Benefits & Risks of Usability Optimization
Usability Optimization offers your firm a number of unique benefits. They are:
- Higher ROI on all channels. Since the fundamental effect of successful Usability Optimization is to increase on-site conversion rates—regardless of the traffic source—this technique can enhance the return on every one of your firm's online marketing investments.
- Capitalizes on tightly-coupled feedback loops. Tight couplings, such as exist in Sponsored Search Marketing, mean that the increased margin generated by successful Usability Optimization enable a higher per-lead investment—i.e., higher Sponsored Search bids—in turn driving more traffic at the higher margin!
- Persistent effect. Successful Usability Optimization continues to provide returns for the life of the website.
There are also a few risks and limitations associated with Usability Optimization. They are:
- Potential for negative ROI. Usability Optimization is an application of the scientific method. Traffic analysis produces hypotheses that cost money to implement and test, and some of these may prove false.

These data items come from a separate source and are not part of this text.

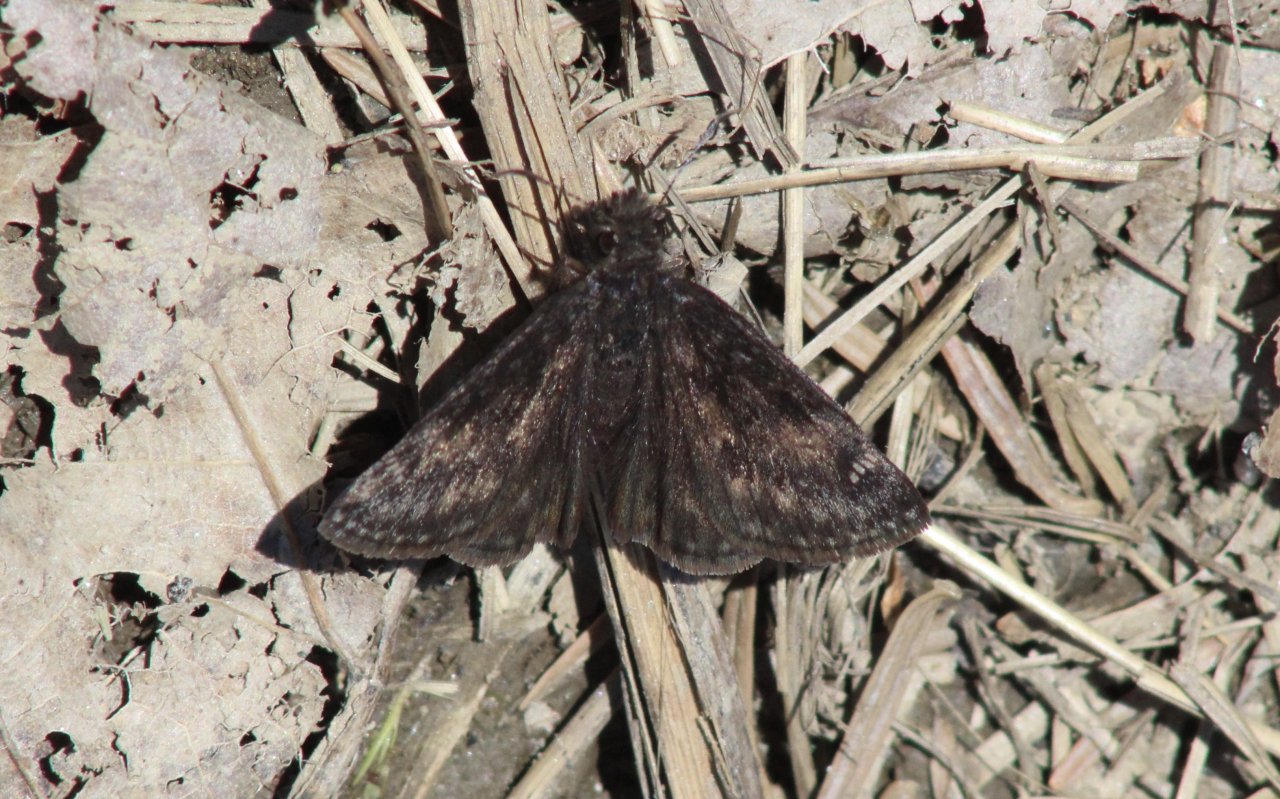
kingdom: Animalia
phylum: Arthropoda
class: Insecta
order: Lepidoptera
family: Hesperiidae
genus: Erynnis
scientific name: Erynnis
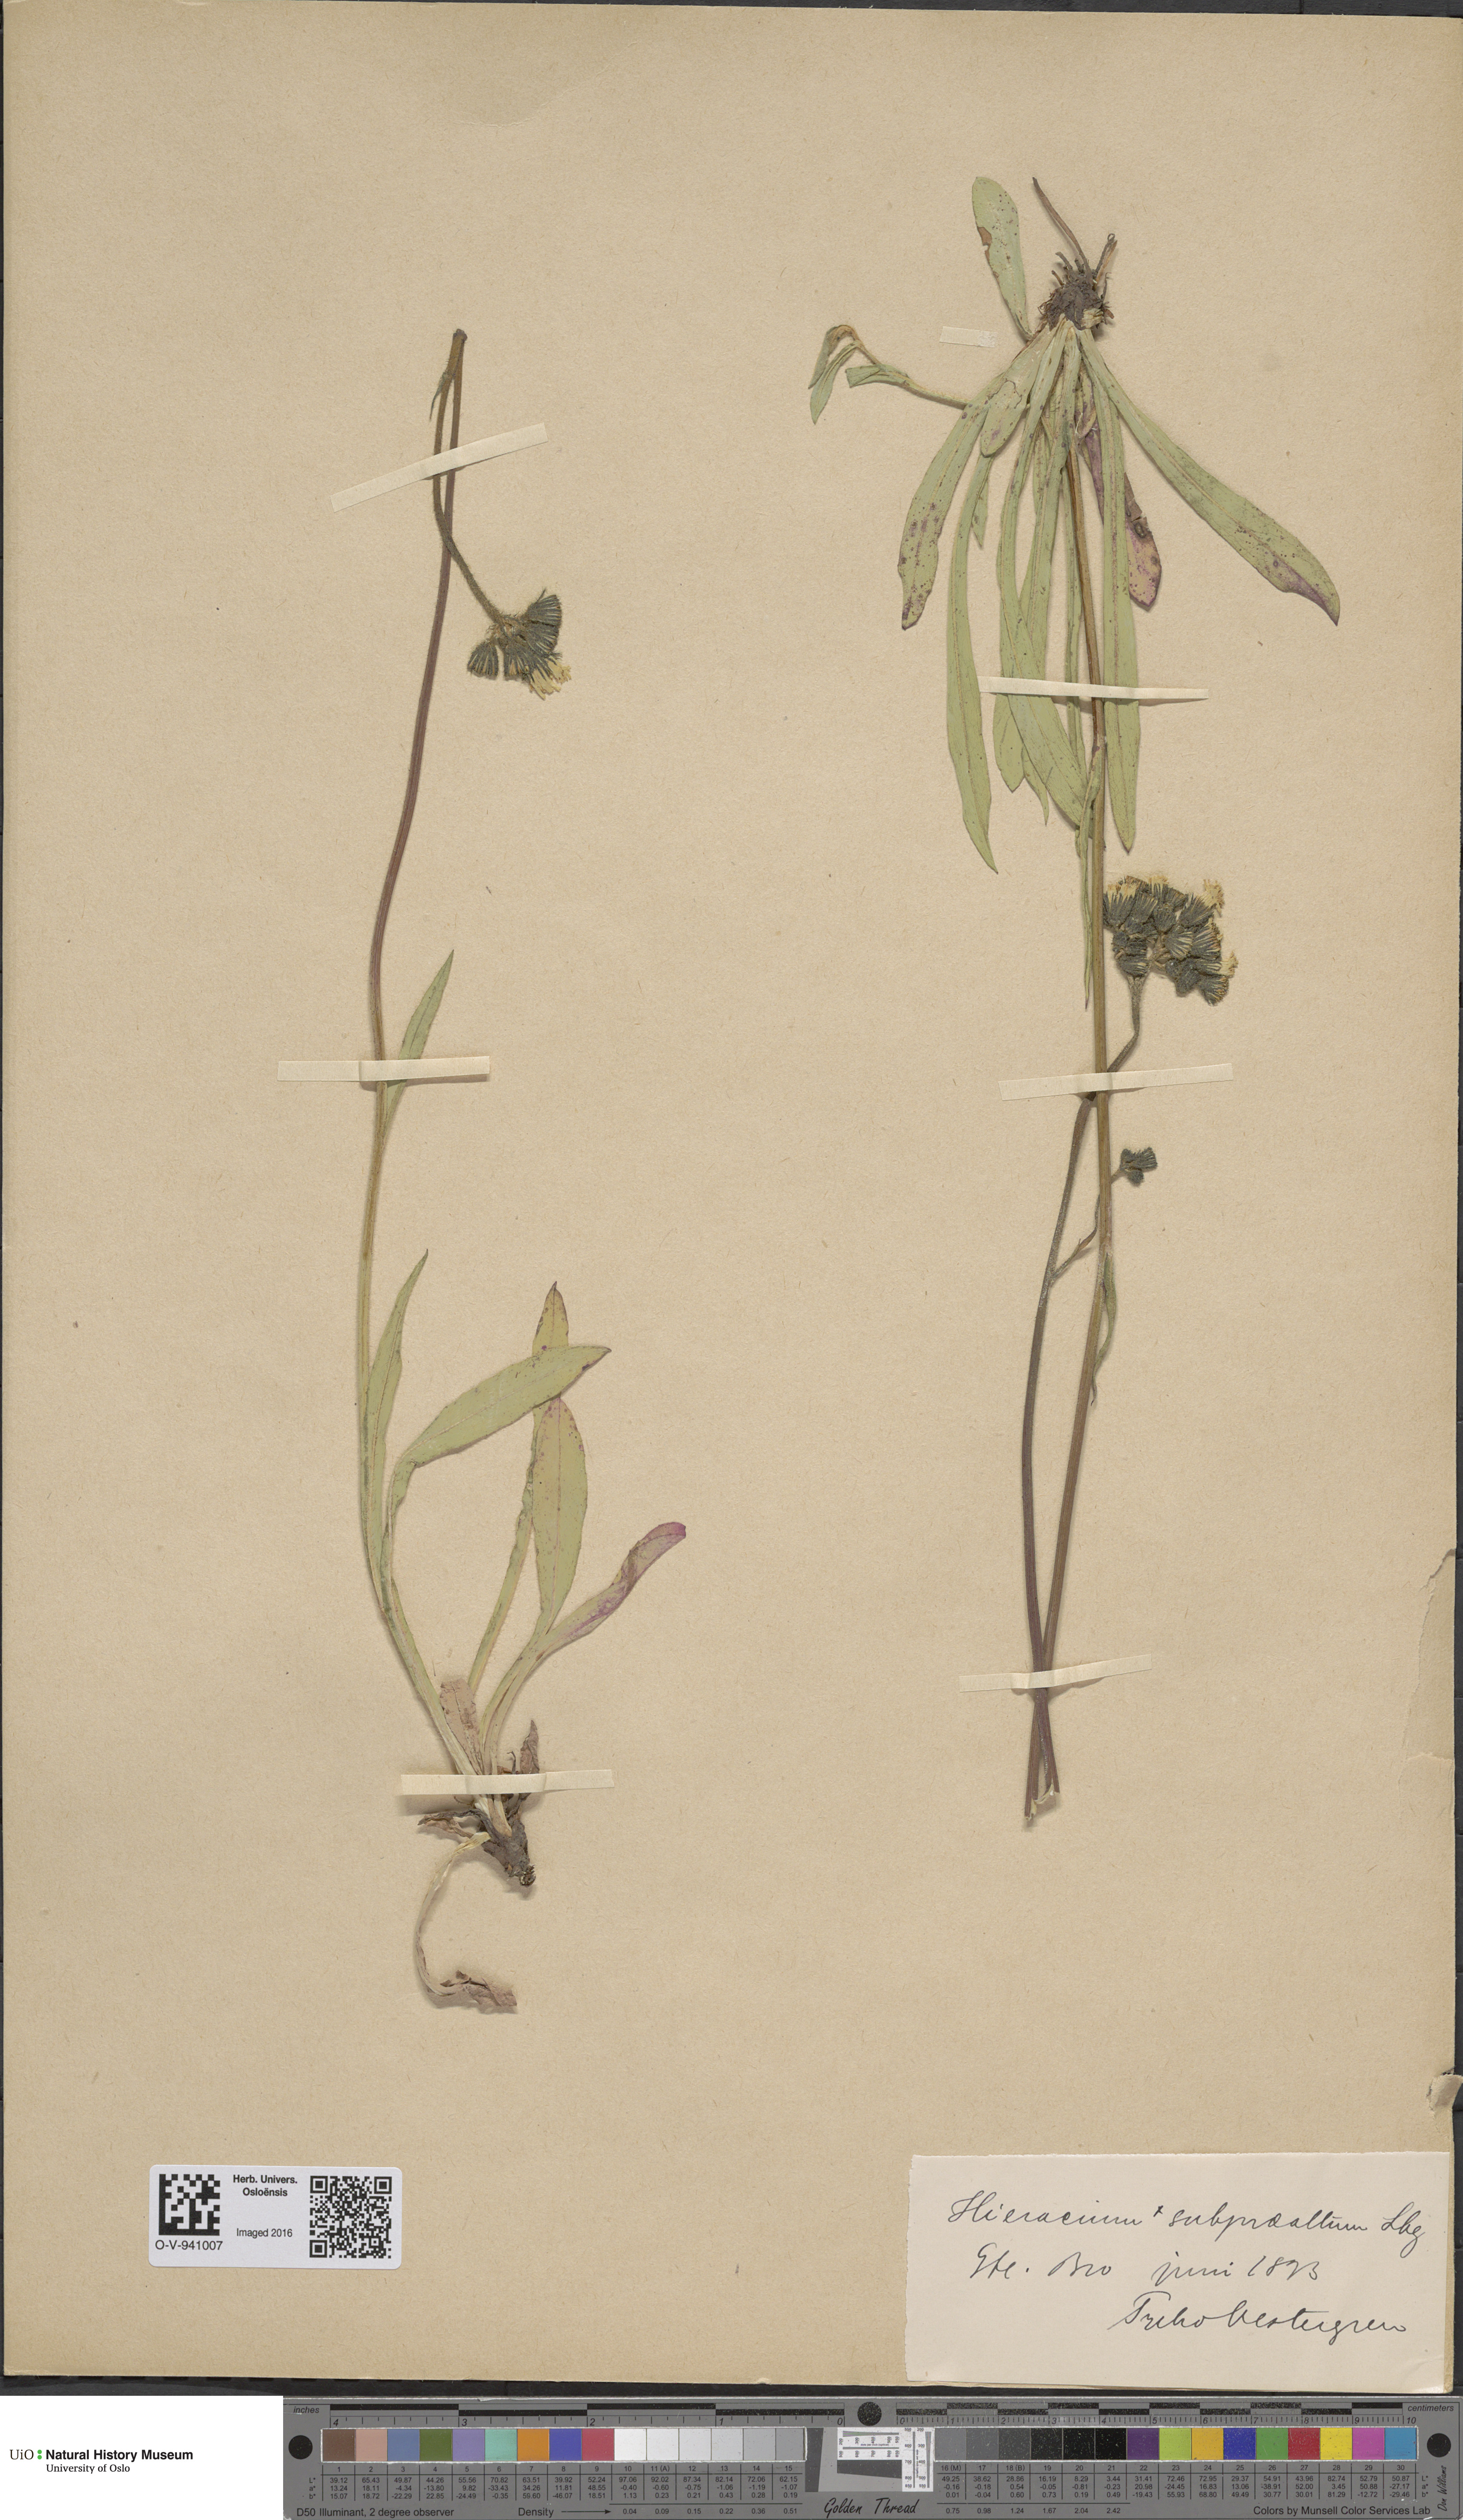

- Unknown iteration count. Usability is an inherently iterative process: one must generally open a door in order to see the next one behind. There is intrinsically no way to know ahead of time how many cycles will be required to produce optimal results.
- Diminishing returns. Generally speaking, each iteration of the Usability Optimization process has a smaller effect then the one before.
- Local maxima. One risk inherent to all optimization processes is that one might arrive at a state which—while not globally optimal—is the best one can do without taking drastic measures. Within the context of Usability Optimization, one occasionally is forced to conclude—quite legitimately—that farther improvement would require a complete site redesign.
- Volume-dependent. Since Usability Optimization makes conclusions based on site traffic observations, it is critically important that there be some traffic present to observe. Small traffic volumes lengthen each iteration of the optimization cycle and increase the uncertainty of the result.